**WORK TO COMPLETE**
Please continue the Swiss RSU taxation text from the point where it stops.

**SOURCE DOCUMENT**
▬▬▬▬▬▬

The vesting date is the taxable event

When your RSUs vest and shares are delivered:

  1. The fair market value on the vesting date is calculated
  2. This amount is treated as employment income (Erwerbseinkommen / revenu d'activité)
  3. It is added to your gross income for the year
  4. You are taxed at your marginal tax rate on this income

Key formula

Taxable RSU income = number of shares vested × market price on vesting date

Example: 100 shares vest on March 15, 2025. Share price at vesting: USD 200. Exchange rate: 0.88 CHF/USD.

  • USD value: 100 × $200 = USD 20,000
  • CHF value: USD 20,000 × 0.88 = CHF 17,600
  • This CHF 17,600 is added to your taxable income for 2025

RSUs and withholding tax (B permit holders)

If you hold a B permit, your RSU income at vesting is subject to withholding tax (Quellensteuer). Your employer should:

  1. Calculate the CHF value of vested shares at the vesting date
  2. Add this to your gross income for that month
  3. Deduct withholding tax at the applicable rate for that month's total income

Important: The month of RSU vesting will show significantly higher withholding tax — this is correct behavior.

If RSU income pushes you over CHF 120000

If your total annual income (salary + RSU income) exceeds CHF 120000, you are required to file a Nachträgliche Ordentliche Veranlagung (NOV). This is especially common for tech and finance professionals who receive annual RSU tranches.

Stock options — different rules

Employee stock options (Mitarbeiteroptionen) follow different rules from RSUs:

Type Taxable event Amount taxed
RSUs Vesting (delivery of shares) Market value at vesting
Unvested options (no vesting conditions met) Grant date (if tradeable/liquid) Calculated option value
Vested options (exercised) Exercise date Intrinsic value at exercise (market price − strike price)
Discount share purchases (ESPP) Purchase date Discount amount

Switzerland taxes options at grant if they are freely tradeable and have no vesting restrictions. Most US/UK employer options are not freely tradeable, so taxation typically occurs at exercise.

Special rules for expats — the proportional principle

If you were not resident in Switzerland for the entire vesting period, only a proportionate share of the RSU income is taxable in Switzerland.

Example: Proportional allocation

  • RSUs granted: January 1, 2022 (while resident in Germany)
  • RSUs vest: January 1, 2025 (after 2 years in Switzerland)

▬▬▬▬▬▬

Dataset excerpt:

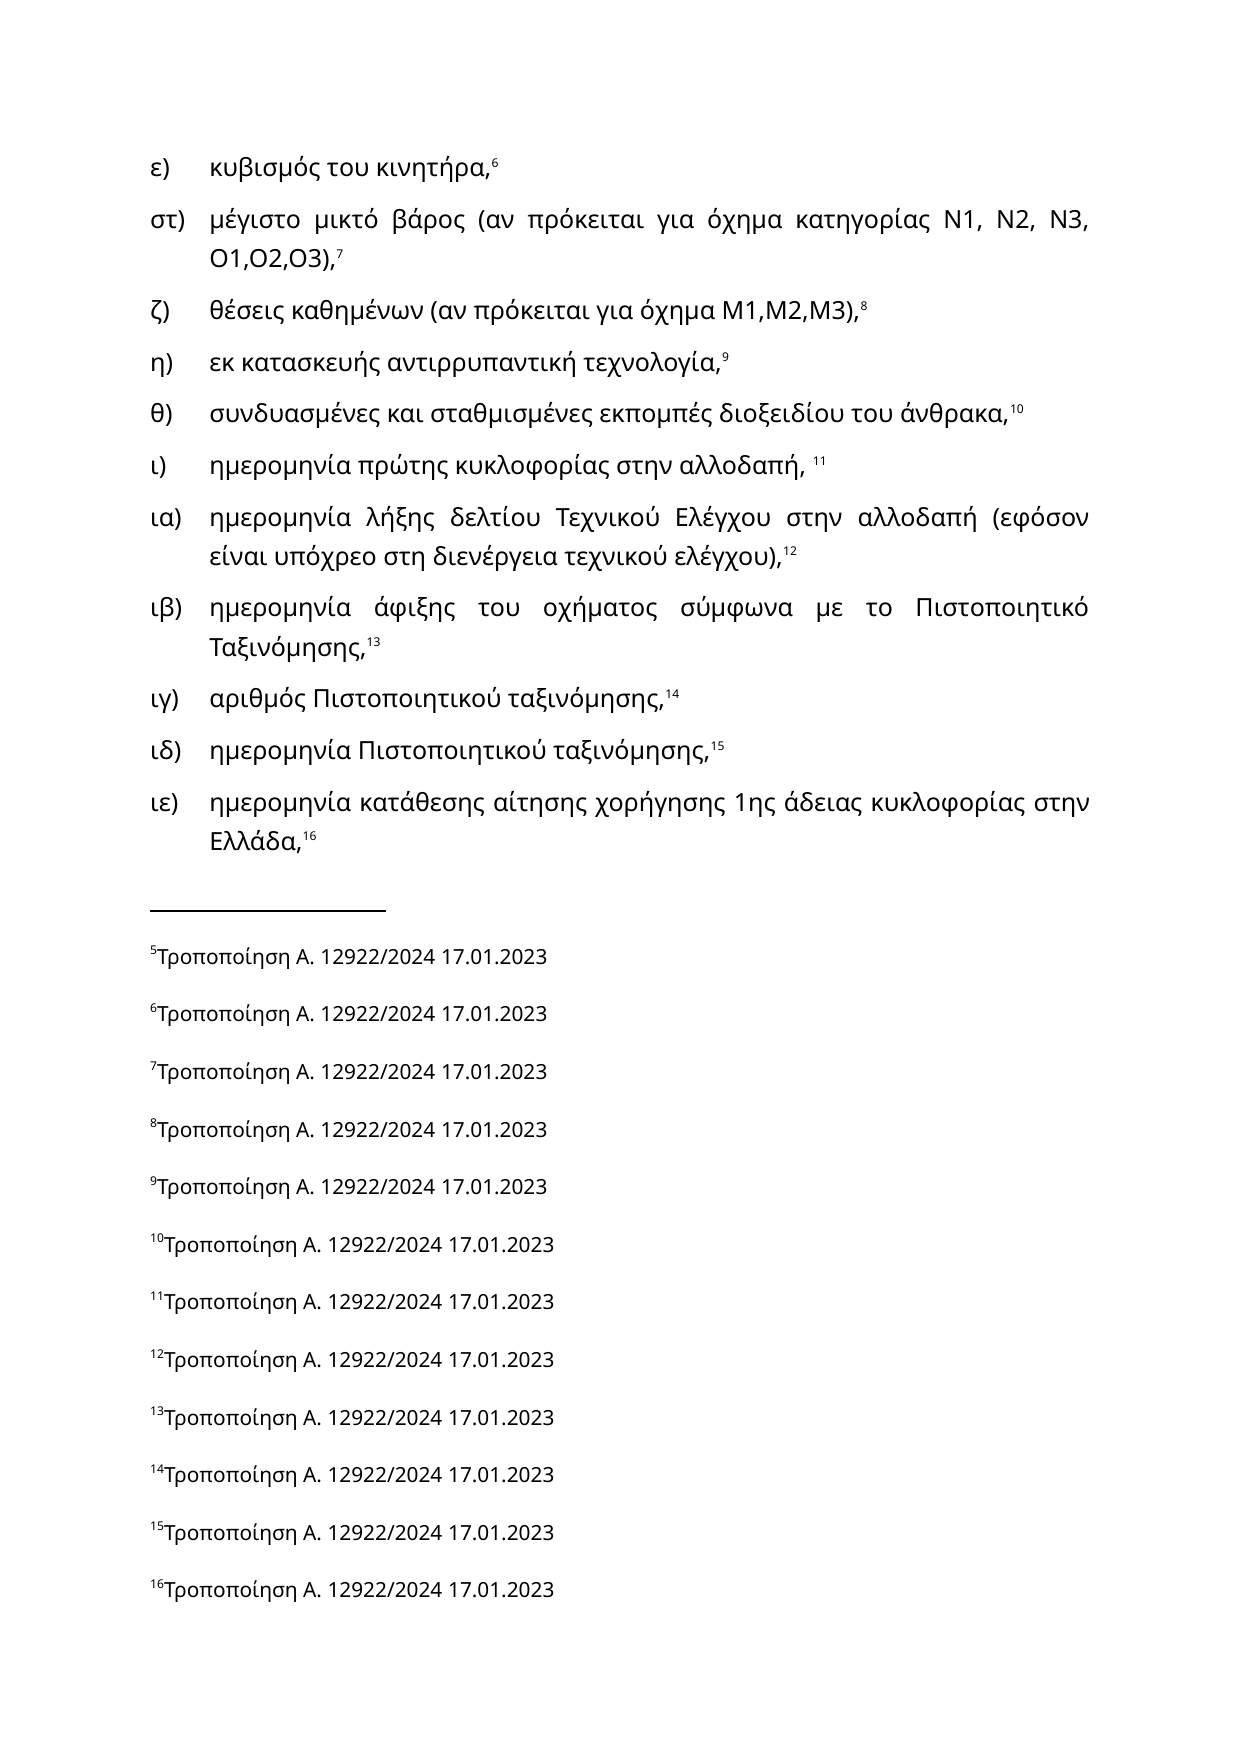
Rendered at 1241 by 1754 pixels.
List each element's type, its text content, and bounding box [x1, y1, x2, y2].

list ι) ημερομηνία πρώτης κυκλοφορίας στην αλλοδαπή, [150, 447, 1090, 482]
text Τροποποίηση A. 12922/2024 17.01.2023 [150, 1518, 1090, 1546]
text Τροποποίηση A. 12922/2024 17.01.2023 [150, 1115, 1090, 1143]
list ιδ) ημερομηνία Πιστοποιητικού ταξινόμησης, [150, 732, 1090, 767]
text Τροποποίηση A. 12922/2024 17.01.2023 [150, 999, 1090, 1028]
text Τροποποίηση A. 12922/2024 17.01.2023 [150, 1345, 1090, 1373]
text Τροποποίηση A. 12922/2024 17.01.2023 [150, 1403, 1090, 1431]
list ια) ημερομηνία λήξης δελτίου Τεχνικού Ελέγχου στην αλλοδαπή (εφόσον είναι υπόχρεο στη διενέργεια τεχνικού ελέγχου), [150, 499, 1090, 572]
list ιβ) ημερομηνία άφιξης του οχήματος σύμφωνα με το Πιστοποιητικό Ταξινόμησης, [150, 590, 1090, 663]
list ε) κυβισμός του κινητήρα, [150, 150, 1090, 184]
list η) εκ κατασκευής αντιρρυπαντική τεχνολογία, [150, 344, 1090, 378]
text Τροποποίηση A. 12922/2024 17.01.2023 [150, 1576, 1090, 1604]
text Τροποποίηση A. 12922/2024 17.01.2023 [150, 1057, 1090, 1086]
text Τροποποίηση A. 12922/2024 17.01.2023 [150, 942, 1090, 970]
list θ) συνδυασμένες και σταθμισμένες εκπομπές διοξειδίου του άνθρακα, [150, 396, 1090, 430]
list ιγ) αριθμός Πιστοποιητικού ταξινόμησης, [150, 681, 1090, 715]
list ζ) θέσεις καθημένων (αν πρόκειται για όχημα Μ1,Μ2,Μ3), [150, 292, 1090, 327]
list στ) μέγιστο μικτό βάρος (αν πρόκειται για όχημα κατηγορίας Ν1, Ν2, Ν3, Ο1,Ο2,Ο3), [150, 202, 1090, 275]
list ιε) ημερομηνία κατάθεσης αίτησης χορήγησης 1ης άδειας κυκλοφορίας στην Ελλάδα, [150, 784, 1090, 857]
text Τροποποίηση A. 12922/2024 17.01.2023 [150, 1460, 1090, 1489]
text Τροποποίηση A. 12922/2024 17.01.2023 [150, 1172, 1090, 1201]
text Τροποποίηση A. 12922/2024 17.01.2023 [150, 1287, 1090, 1316]
text Τροποποίηση A. 12922/2024 17.01.2023 [150, 1230, 1090, 1258]
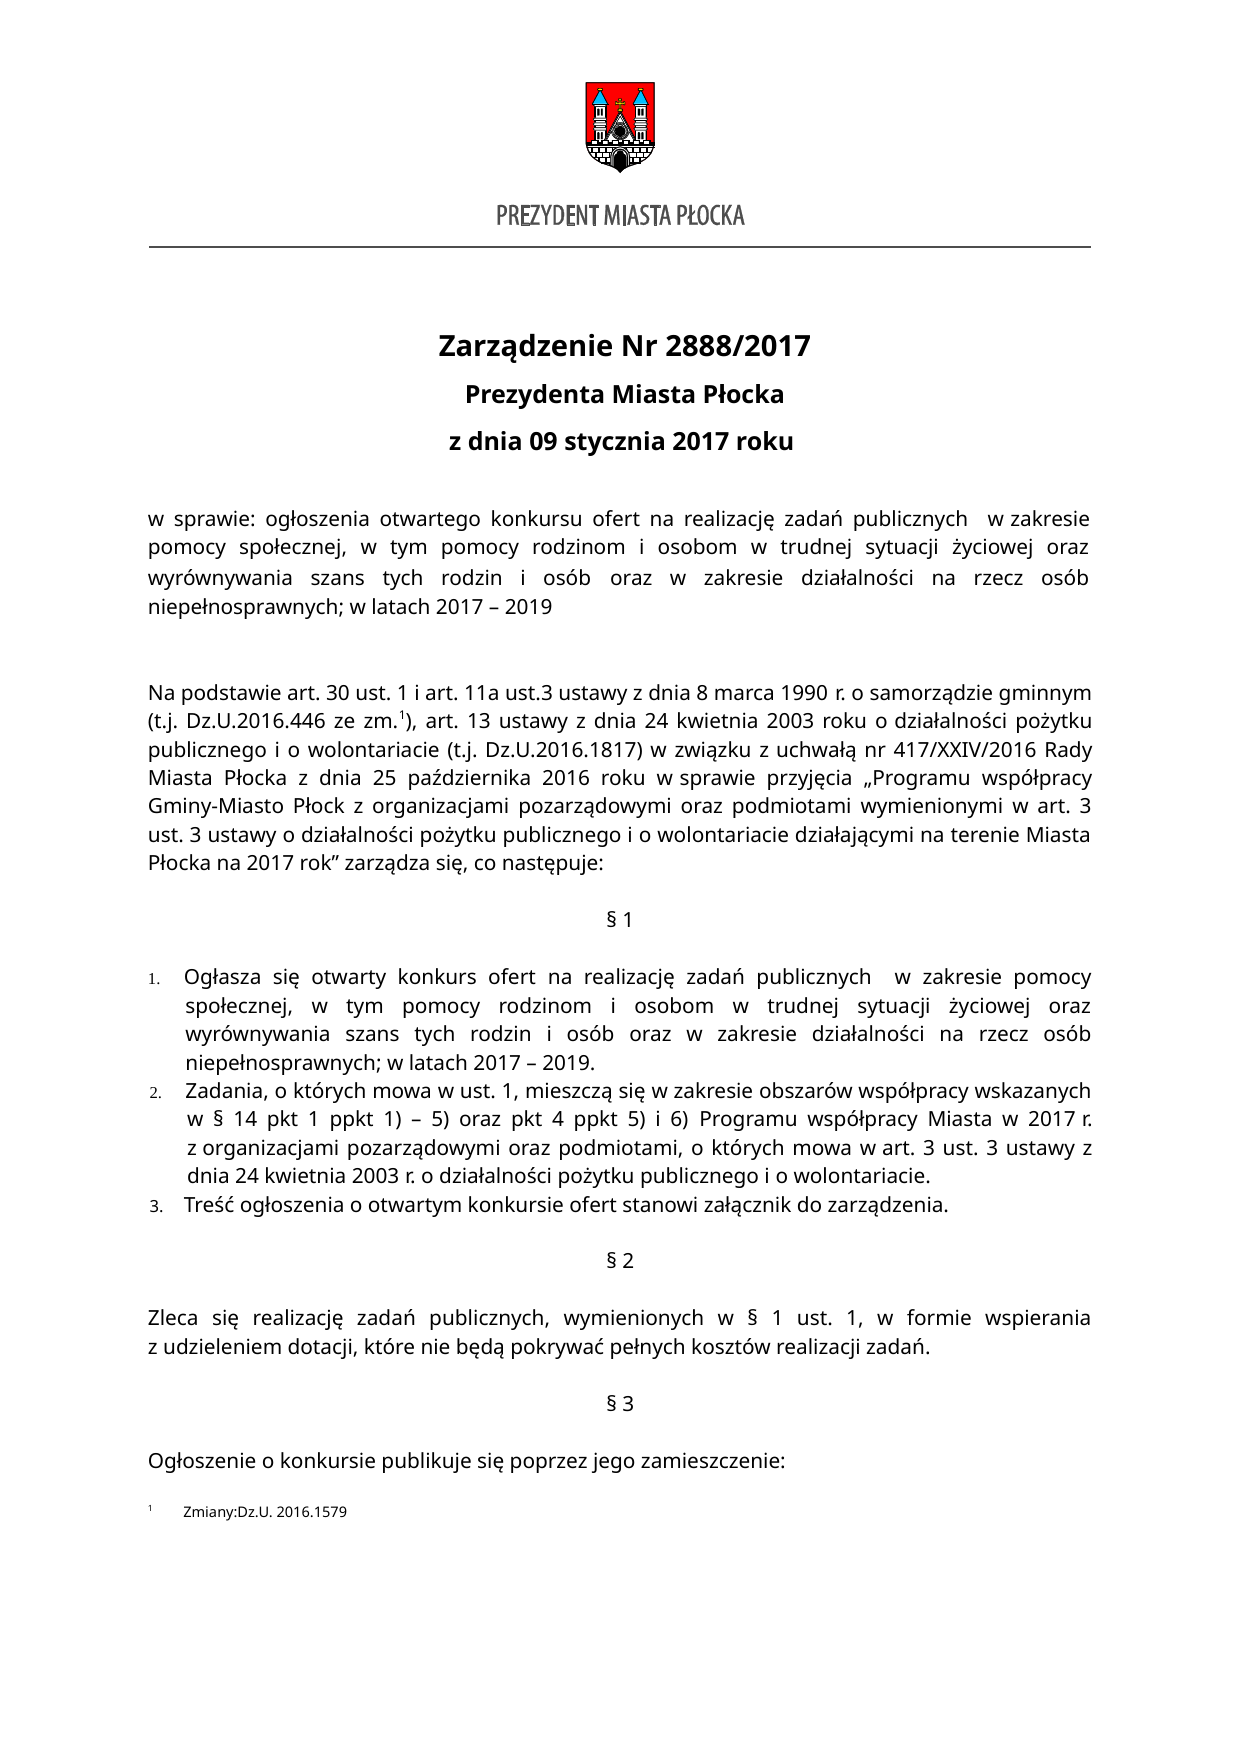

▬▬▬▬▬▬

**ANSWER BELOW**
  • Vesting period: 3 years total (1 year Germany, 2 years Switzerland)

Swiss-taxable portion = 2/3 × total RSU income

The remaining 1/3 may be taxable in Germany (depending on the Germany-Switzerland tax treaty).

This proportional calculation must be explicitly declared on your Swiss tax return — it is not automatic.

Double taxation risk with RSUs

Expats face double taxation risk if:

  1. Your home country taxed RSUs at grant (common in some jurisdictions)
  2. Switzerland taxes the same shares again at vesting

Switzerland has double taxation treaties (DTA) with 100+ countries. Relief mechanisms include:

  • Exemption method — Swiss income exempt from home country tax
  • Credit method — tax paid in one country credits against tax in another

If you have RSUs spanning two countries, consider:

  • Applying for an expat tax ruling (Vorabentscheid) before vesting
  • Documenting the split between Swiss and non-Swiss vesting periods precisely

→ Double Taxation Switzerland guide

How to declare RSU income on your Swiss tax return

On the tax return form

RSU income is declared in:

  • Federal/cantonal forms: "Income from employment — other income" or a dedicated employee participation section
  • You must attach a statement from your employer showing: number of shares, vesting date, price per share on vesting date, total CHF value

Employer certificate (Lohnausweis / certificat de salaire)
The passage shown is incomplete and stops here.